What needs to be done: Write out all of the data below word for word, leaving out the pictures.

Records provided:
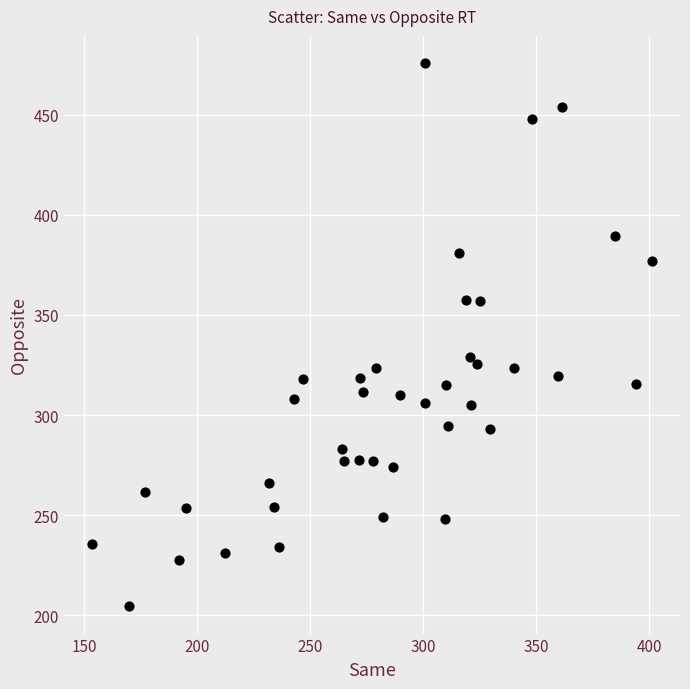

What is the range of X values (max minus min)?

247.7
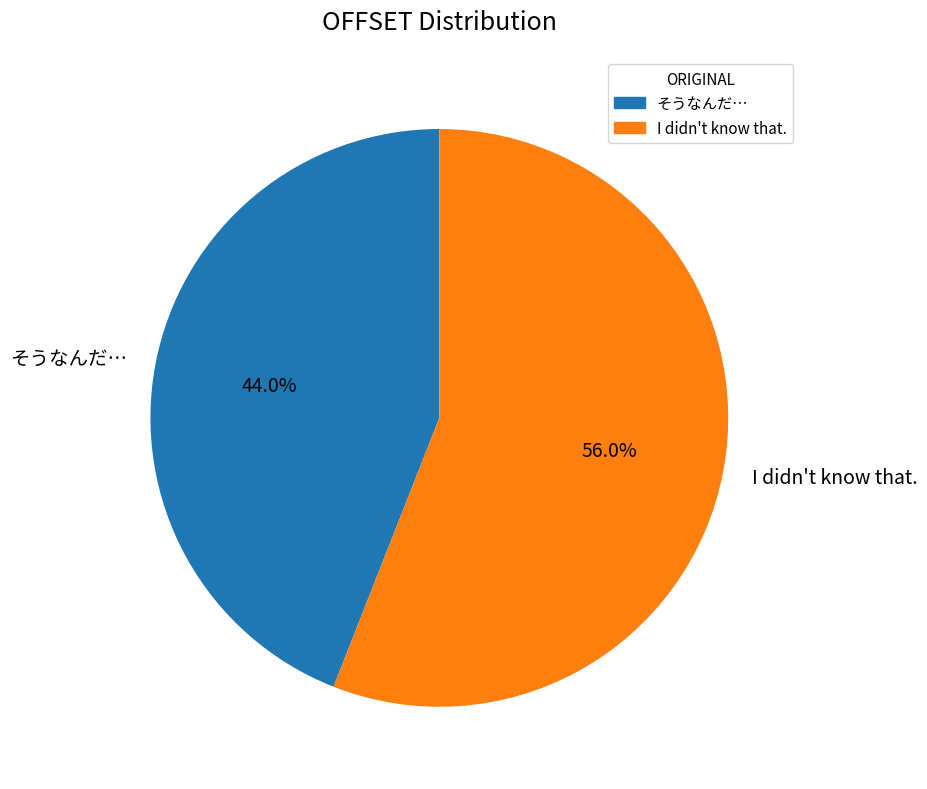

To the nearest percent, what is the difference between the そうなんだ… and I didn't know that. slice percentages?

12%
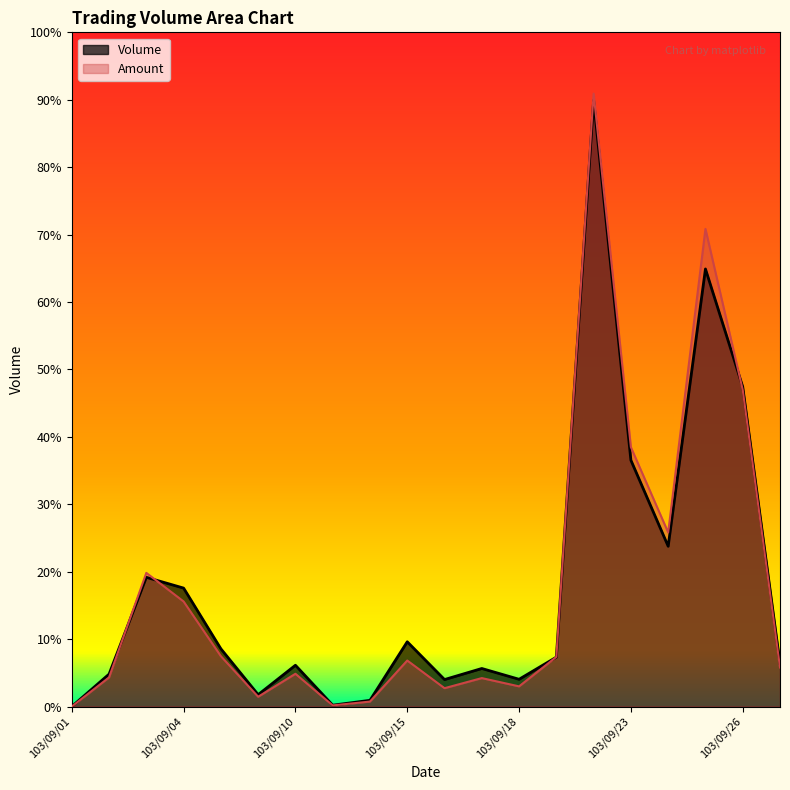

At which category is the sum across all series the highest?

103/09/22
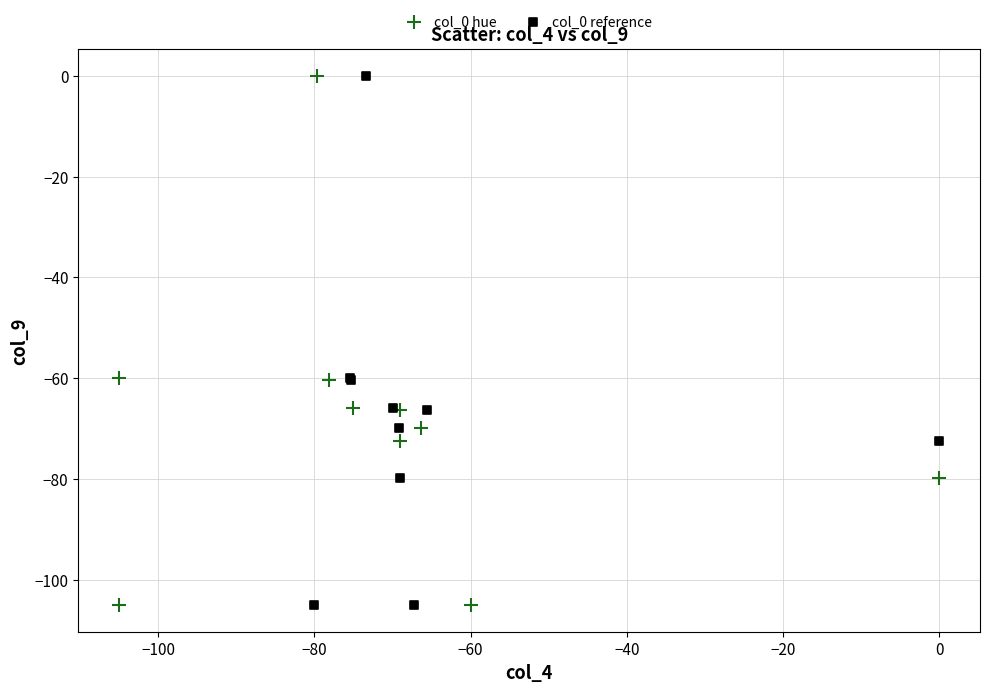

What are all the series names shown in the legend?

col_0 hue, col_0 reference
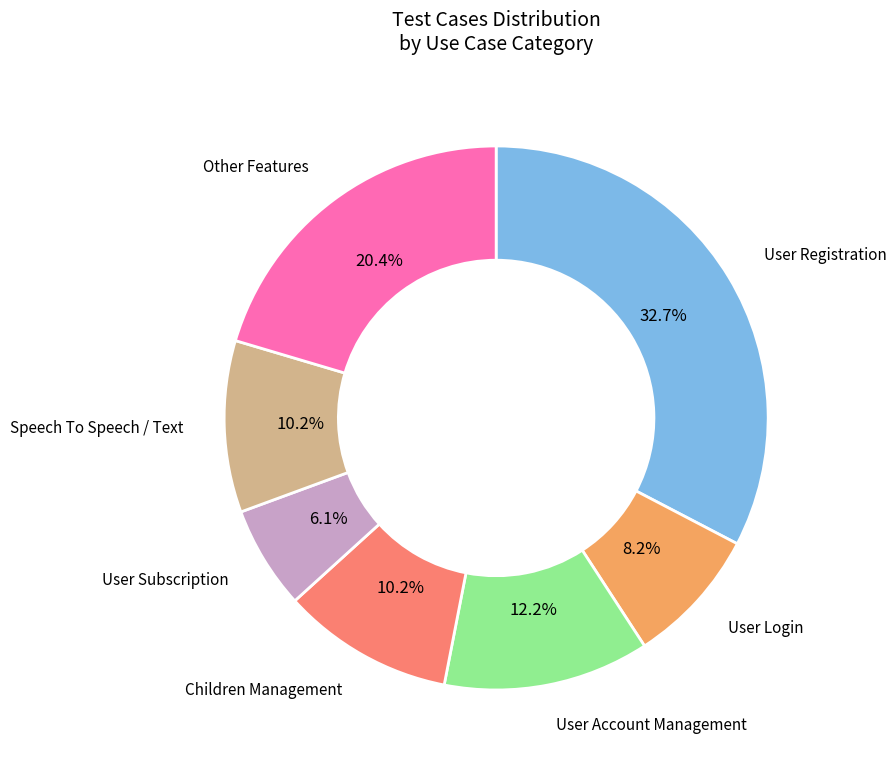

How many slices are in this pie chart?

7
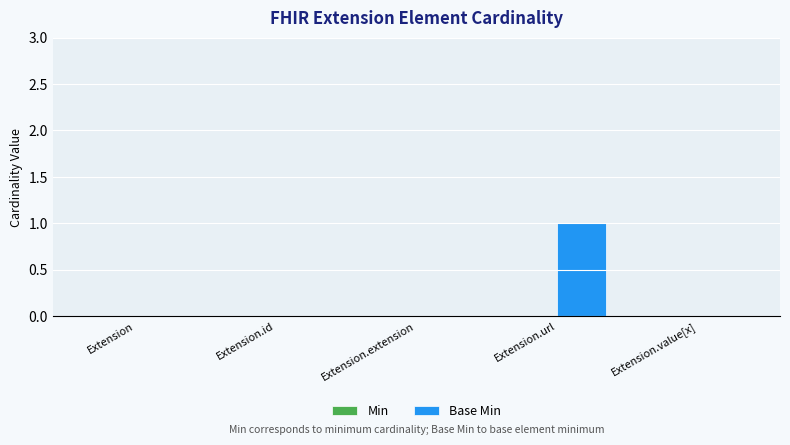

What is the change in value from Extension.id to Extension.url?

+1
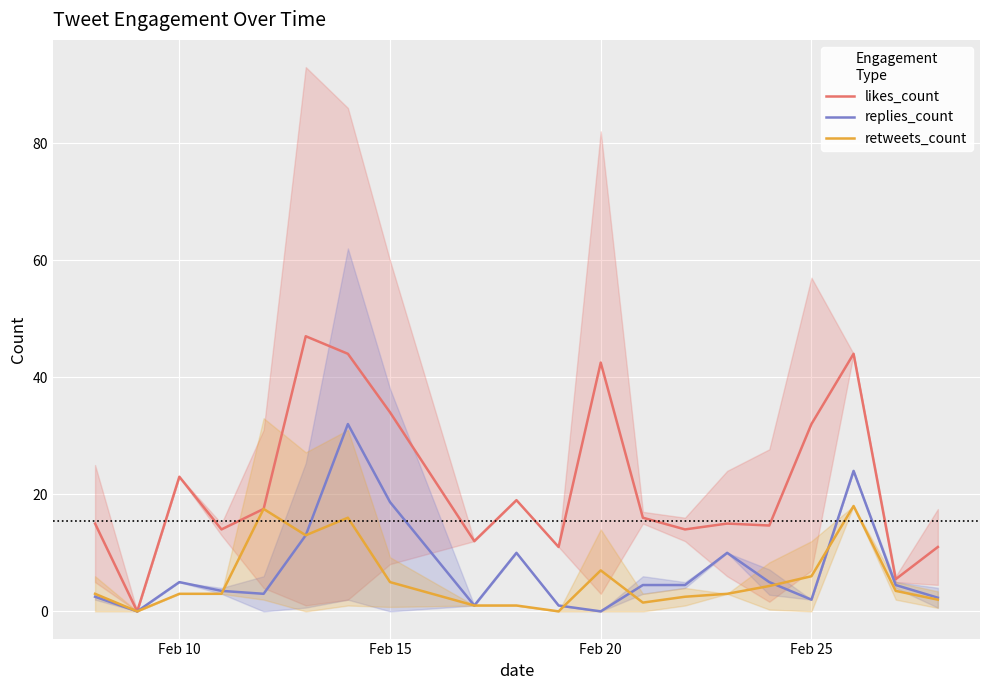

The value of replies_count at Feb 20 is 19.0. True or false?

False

The answer:
What is the range of X values (max minus min)?

247.7

To the nearest percent, what is the difference between the そうなんだ… and I didn't know that. slice percentages?

12%

At which category is the sum across all series the highest?

103/09/22

What are all the series names shown in the legend?

col_0 hue, col_0 reference

How many slices are in this pie chart?

7

What is the change in value from Extension.id to Extension.url?

+1

The value of replies_count at Feb 20 is 19.0. True or false?

False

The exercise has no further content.